Archive for the ‘Poplar Street’ tag
Gas Station / RB Marine Service, 1800 State Street: 2000s(?) 3 comments
The only real google hit I'm getting for this is RB Marine Service, but it's obvious that this little building at the corner of State & Poplar Streets in Cayce was originally a gas station of some sort. Judging from the general look of the building, I would probably put it in the 1950s, and I'm sure it was full service and the guy would check your battery and tires while the gas was pumping..
I suspect that in the years between then, and whenever RB moved in, it was good number of other things. There's some sort of label scar on the awning, but nothing I can read.

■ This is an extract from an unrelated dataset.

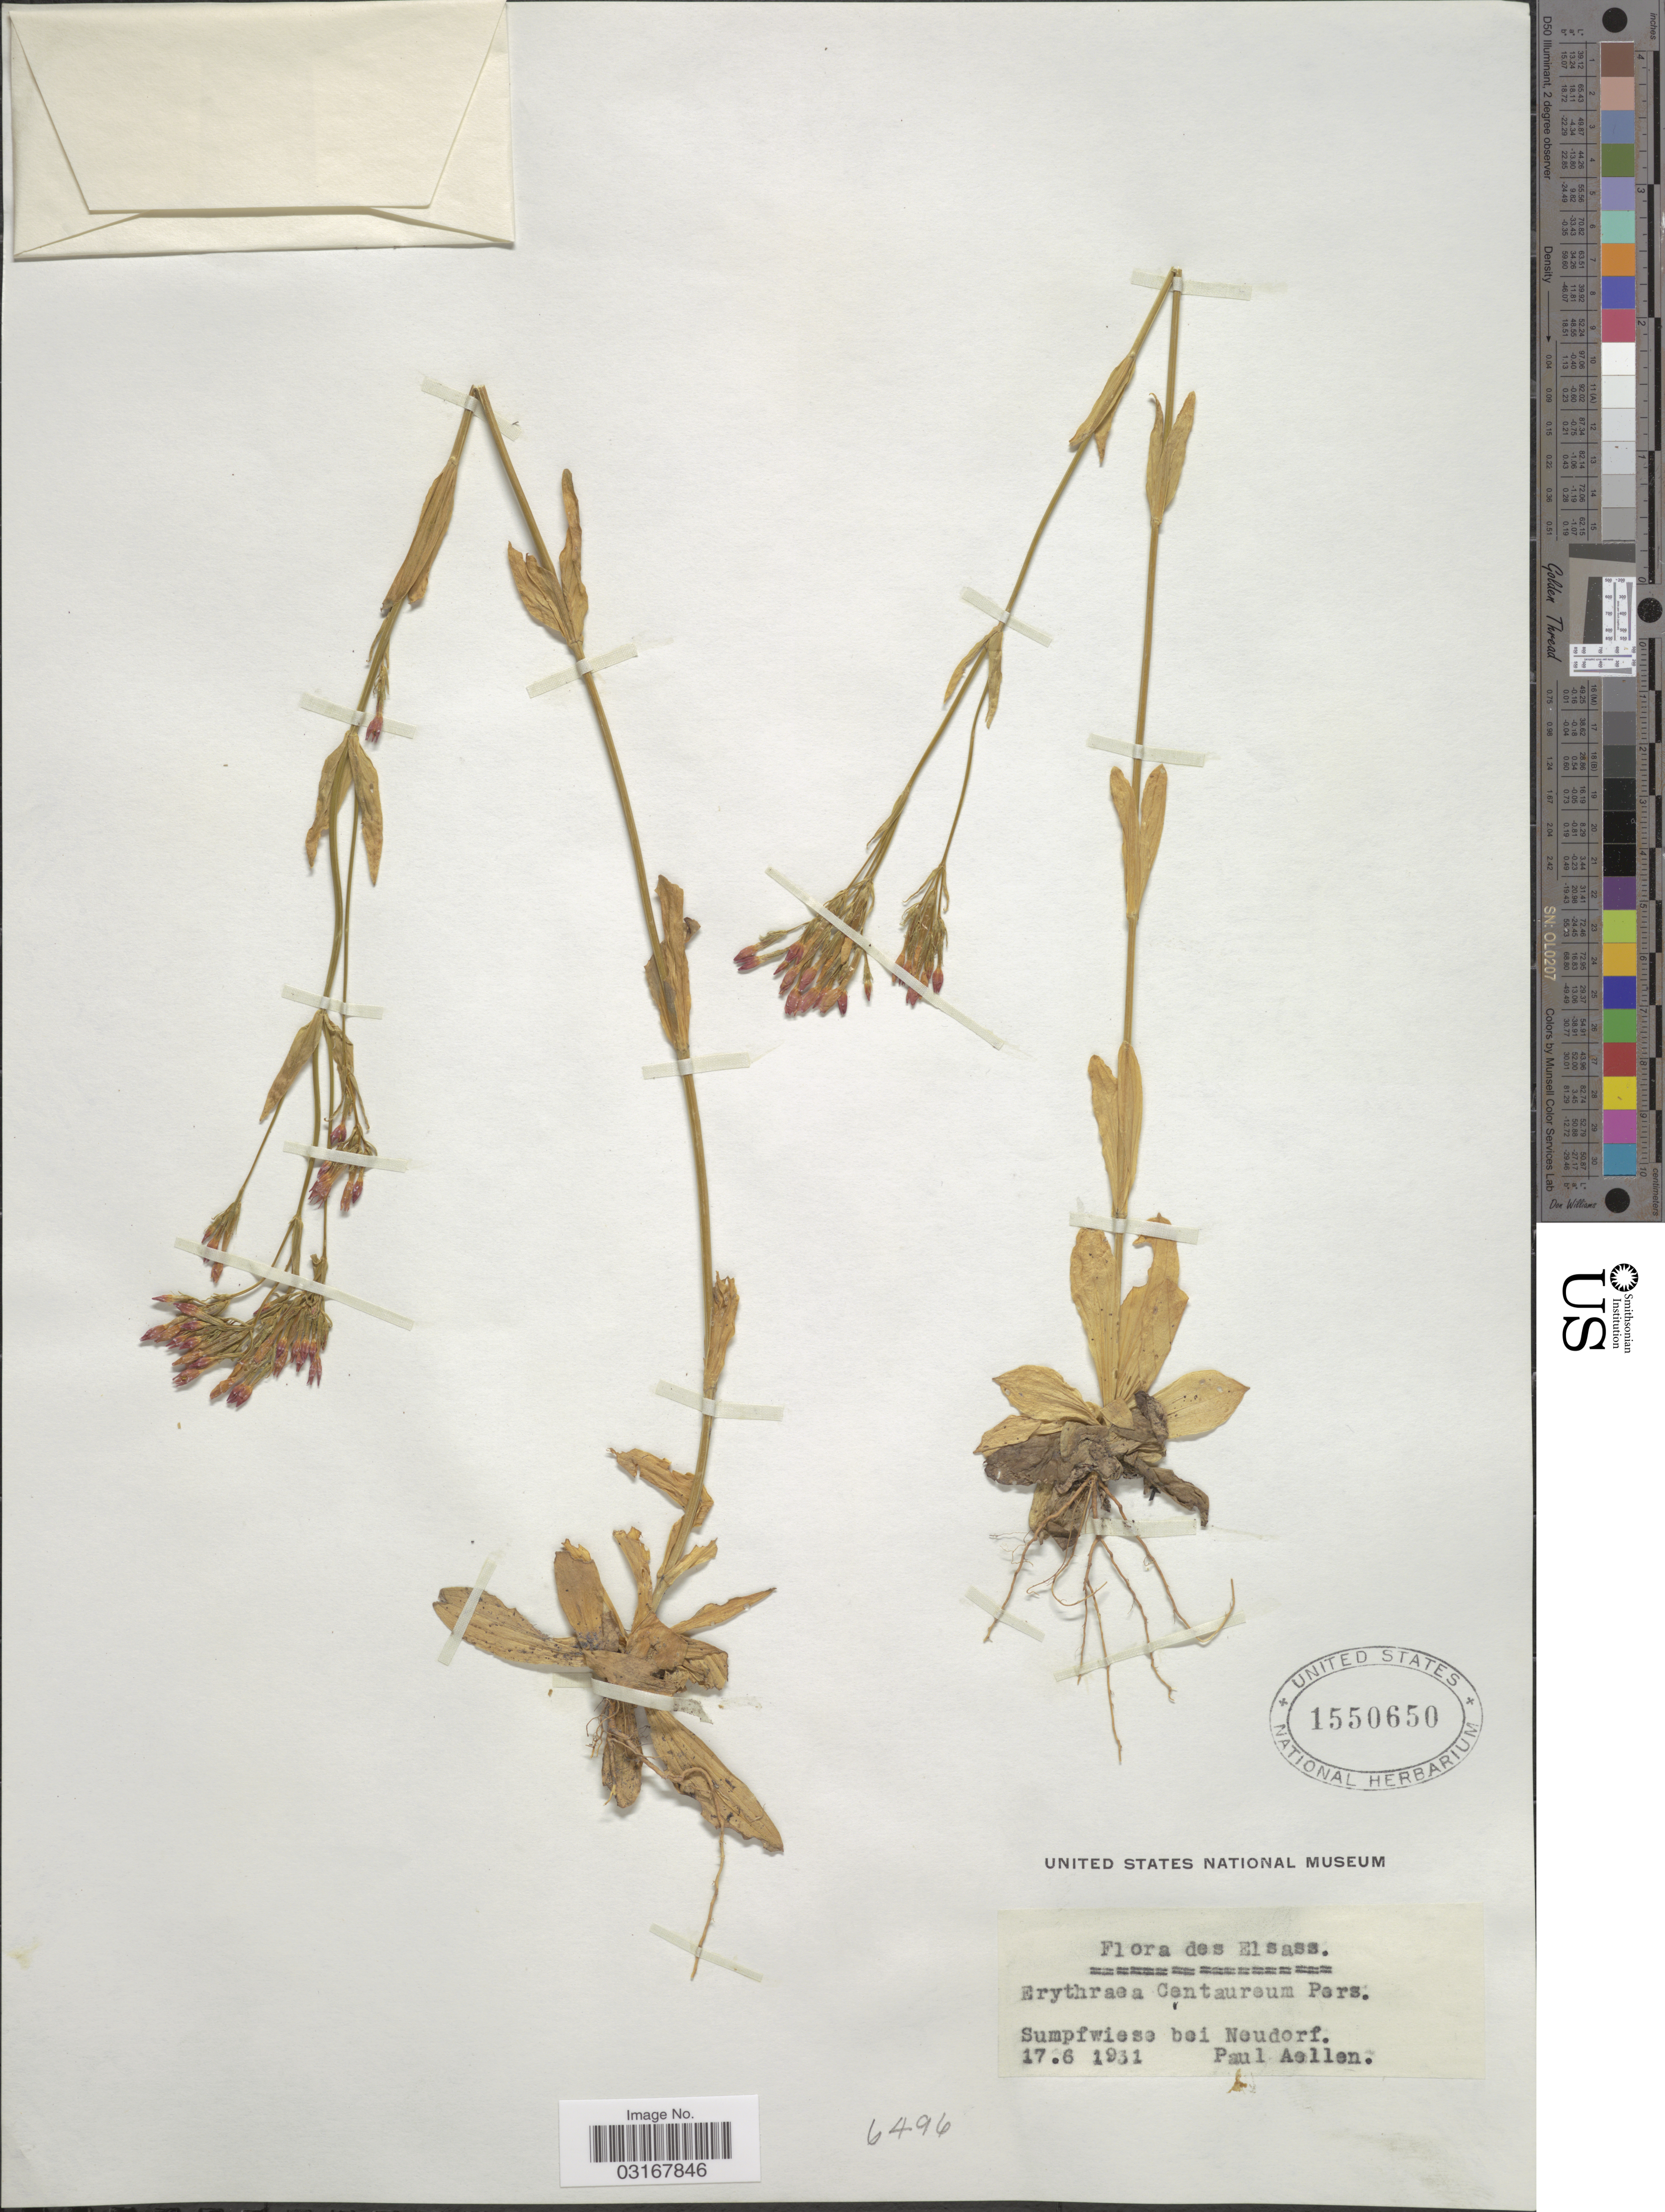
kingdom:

Cayce School / Lexington District Two Learning Center, Lexington Avenue Cayce: 1990s(?) 25 comments
I don't really know anything about Cayce School. I'm guessing that given the name, it was the school in Cayce at one time. The (Guignard?) brick architecture could easily go back to the 1940s I suppose. The pictures don't really make it clear, but as this aerial view from google maps shows, the school is really just one building with several different wings:
Of course it's a building that takes up a block of its own, being bounded by 3rd Avenue, Lexington Avenue (on which it fronts), Poplar Street and 8th Street.
At some point it appears that it stopped being a "school" as such and was taken over by Lexington District Two as a "Learning Center". (I have to say that the picture with the sign indicating such would make a good funny email to forward around Mississippi education circles..).
The building has obviously been out of use for a good while, and I think only the fact that it is in the middle of a residential area has kept it from being vandalized and tagged to a fare-thee-well. Certainly it is decrepit, which can be seen in the google view (which can be zoomed) as well as my pictures. Signs around the school indicate that the lot is to become luxury townhomes in a gated community, so I suppose the building will be demolished at some point, though with the current real-estate market, I doubt the developers will be in a big hurry.